◆ **Work required**:
Each record should be given again exactly, and any picture in it left out.

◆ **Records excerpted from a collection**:

============

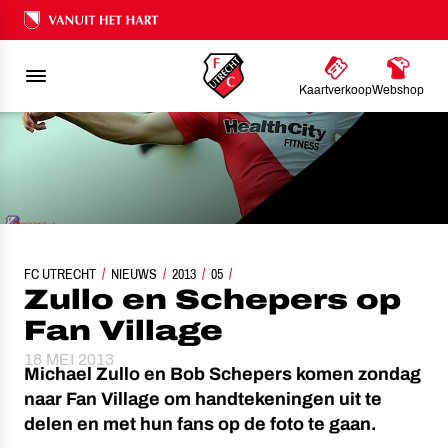
Ons nalatenschap
Kaartverkoop
Webshop
FC UTRECHT
NIEUWS
ZULLO EN SCHEPERS OP FAN VILLAGE
2013
05
Zullo en Schepers op
Fan Village
18 MEI 2013
Michael Zullo en Bob Schepers komen zondag
naar Fan Village om handtekeningen uit te
delen en met hun fans op de foto te gaan.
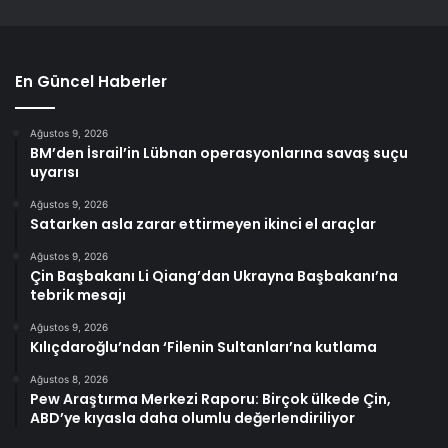
En Güncel Haberler
Ağustos 9, 2026
BM’den İsrail’in Lübnan operasyonlarına savaş suçu
uyarısı
Ağustos 9, 2026
Satarken asla zarar ettirmeyen ikinci el araçlar
Ağustos 9, 2026
Çin Başbakanı Li Qiang’dan Ukrayna Başbakanı’na
tebrik mesajı
Ağustos 9, 2026
Kılıçdaroğlu’ndan ‘Filenin Sultanları’na kutlama
Ağustos 8, 2026
Pew Araştırma Merkezi Raporu: Birçok ülkede Çin,
ABD’ye kıyasla daha olumlu değerlendiriliyor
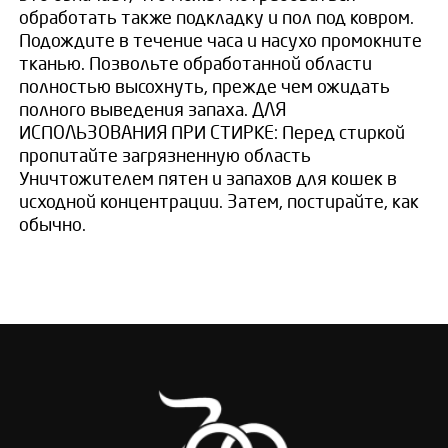
обработать также подкладку и пол под ковром.
Подождите в течение часа и насухо промокните
тканью. Позвольте обработанной области
полностью высохнуть, прежде чем ожидать
полного выведения запаха. ДЛЯ
ИСПОЛЬЗОВАНИЯ ПРИ СТИРКЕ: Перед стиркой
пропитайте загрязненную область
Уничтожителем пятен и запахов для кошек в
исходной концентрации. Затем, постирайте, как
обычно.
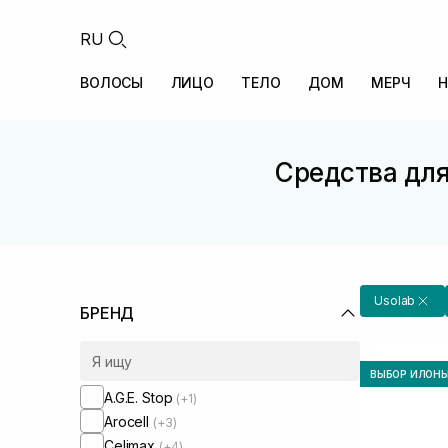
RU
ВОЛОСЫ
ЛИЦО
ТЕЛО
ДОМ
МЕРЧ
Н
Средства для
Usolab
БРЕНД
ВЫБОР ИЛОН
A.G.E. Stop
(+1)
Arocell
(+3)
Celimax
(+4)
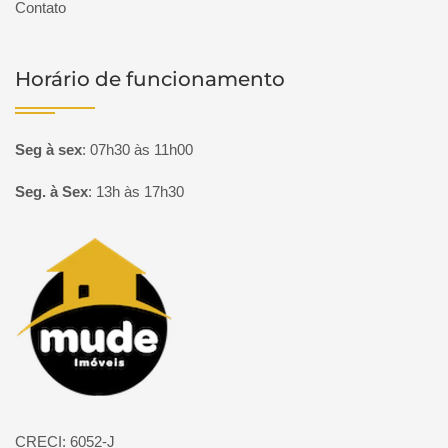
Contato
Horário de funcionamento
Seg à sex
:
07h30 às 11h00
Seg. à Sex
:
13h às 17h30
Página inicial
CRECI: 6052-J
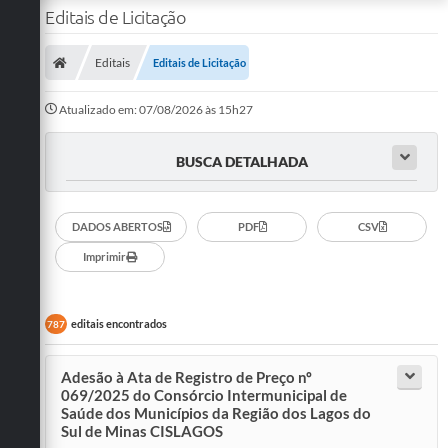
Editais de Licitação
Editais
Editais de Licitação
Atualizado em: 07/08/2026 às 15h27
BUSCA DETALHADA
DADOS ABERTOS
PDF
CSV
Imprimir
editais encontrados
787
Adesão à Ata de Registro de Preço nº
069/2025 do Consórcio Intermunicipal de
Saúde dos Municípios da Região dos Lagos do
Sul de Minas CISLAGOS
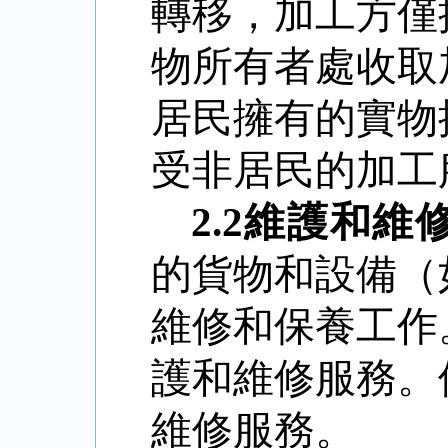
轉移，加工方僅
物所有者處收取
居民擁有的實物
受非居民的加工
2.2
維護和維
的貨物和設備（
維修和保養工作
護和維修服務。
維修服務。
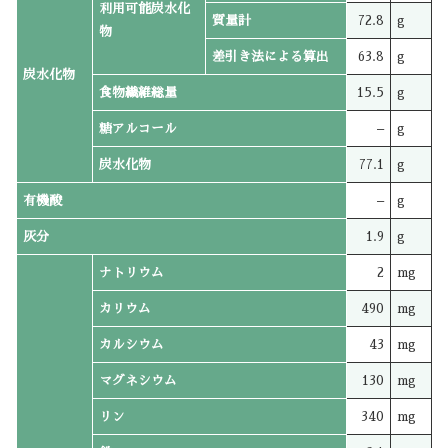
利用可能炭水化
質量計
72.8
g
物
差引き法による算出
63.8
g
炭水化物
食物繊維総量
15.5
g
糖アルコール
–
g
炭水化物
77.1
g
有機酸
–
g
灰分
1.9
g
ナトリウム
2
mg
カリウム
490
mg
カルシウム
43
mg
マグネシウム
130
mg
リン
340
mg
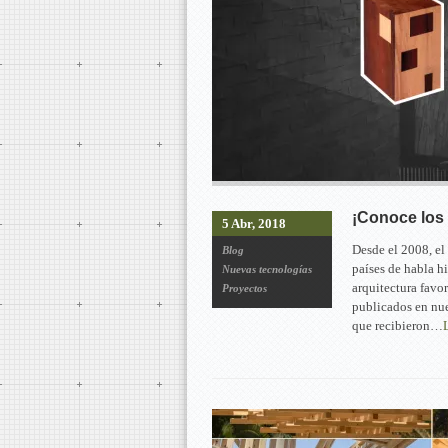
¡Conoce los 
5 Abr, 2018
Desde el 2008, el
Blog
países de habla h
Nuevas tecnologías
arquitectura favo
Proyectos
publicados en nue
que recibieron…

============

◆ **Reply to the exercise**:
Ons nalatenschap
Kaartverkoop
Webshop
FC UTRECHT
NIEUWS
ZULLO EN SCHEPERS OP FAN VILLAGE
2013
05
Zullo en Schepers op
Fan Village
18 MEI 2013
Michael Zullo en Bob Schepers komen zondag
naar Fan Village om handtekeningen uit te
delen en met hun fans op de foto te gaan.
En Güncel Haberler
Ağustos 9, 2026
BM’den İsrail’in Lübnan operasyonlarına savaş suçu
uyarısı
Ağustos 9, 2026
Satarken asla zarar ettirmeyen ikinci el araçlar
Ağustos 9, 2026
Çin Başbakanı Li Qiang’dan Ukrayna Başbakanı’na
tebrik mesajı
Ağustos 9, 2026
Kılıçdaroğlu’ndan ‘Filenin Sultanları’na kutlama
Ağustos 8, 2026
Pew Araştırma Merkezi Raporu: Birçok ülkede Çin,
ABD’ye kıyasla daha olumlu değerlendiriliyor
обработать также подкладку и пол под ковром.
Подождите в течение часа и насухо промокните
тканью. Позвольте обработанной области
полностью высохнуть, прежде чем ожидать
полного выведения запаха. ДЛЯ
ИСПОЛЬЗОВАНИЯ ПРИ СТИРКЕ: Перед стиркой
пропитайте загрязненную область
Уничтожителем пятен и запахов для кошек в
исходной концентрации. Затем, постирайте, как
обычно.
RU
ВОЛОСЫ
ЛИЦО
ТЕЛО
ДОМ
МЕРЧ
Н
Средства для
Usolab
БРЕНД
ВЫБОР ИЛОН
A.G.E. Stop
(+1)
Arocell
(+3)
Celimax
(+4)
Contato
Horário de funcionamento
Seg à sex
:
07h30 às 11h00
Seg. à Sex
:
13h às 17h30
Página inicial
CRECI: 6052-J
Editais de Licitação
Editais
Editais de Licitação
Atualizado em: 07/08/2026 às 15h27
BUSCA DETALHADA
DADOS ABERTOS
PDF
CSV
Imprimir
editais encontrados
787
Adesão à Ata de Registro de Preço nº
069/2025 do Consórcio Intermunicipal de
Saúde dos Municípios da Região dos Lagos do
Sul de Minas CISLAGOS
轉移，加工方僅
物所有者處收取
居民擁有的實物
受非居民的加工
2.2
維護和維
的貨物和設備（
維修和保養工作
護和維修服務。
維修服務。
利用可能炭水化
質量計
72.8
g
物
差引き法による算出
63.8
g
炭水化物
食物繊維総量
15.5
g
糖アルコール
–
g
炭水化物
77.1
g
有機酸
–
g
灰分
1.9
g
ナトリウム
2
mg
カリウム
490
mg
カルシウム
43
mg
マグネシウム
130
mg
リン
340
mg
¡Conoce los 
5 Abr, 2018
Desde el 2008, el
Blog
países de habla h
Nuevas tecnologías
arquitectura favo
Proyectos
publicados en nue
que recibieron…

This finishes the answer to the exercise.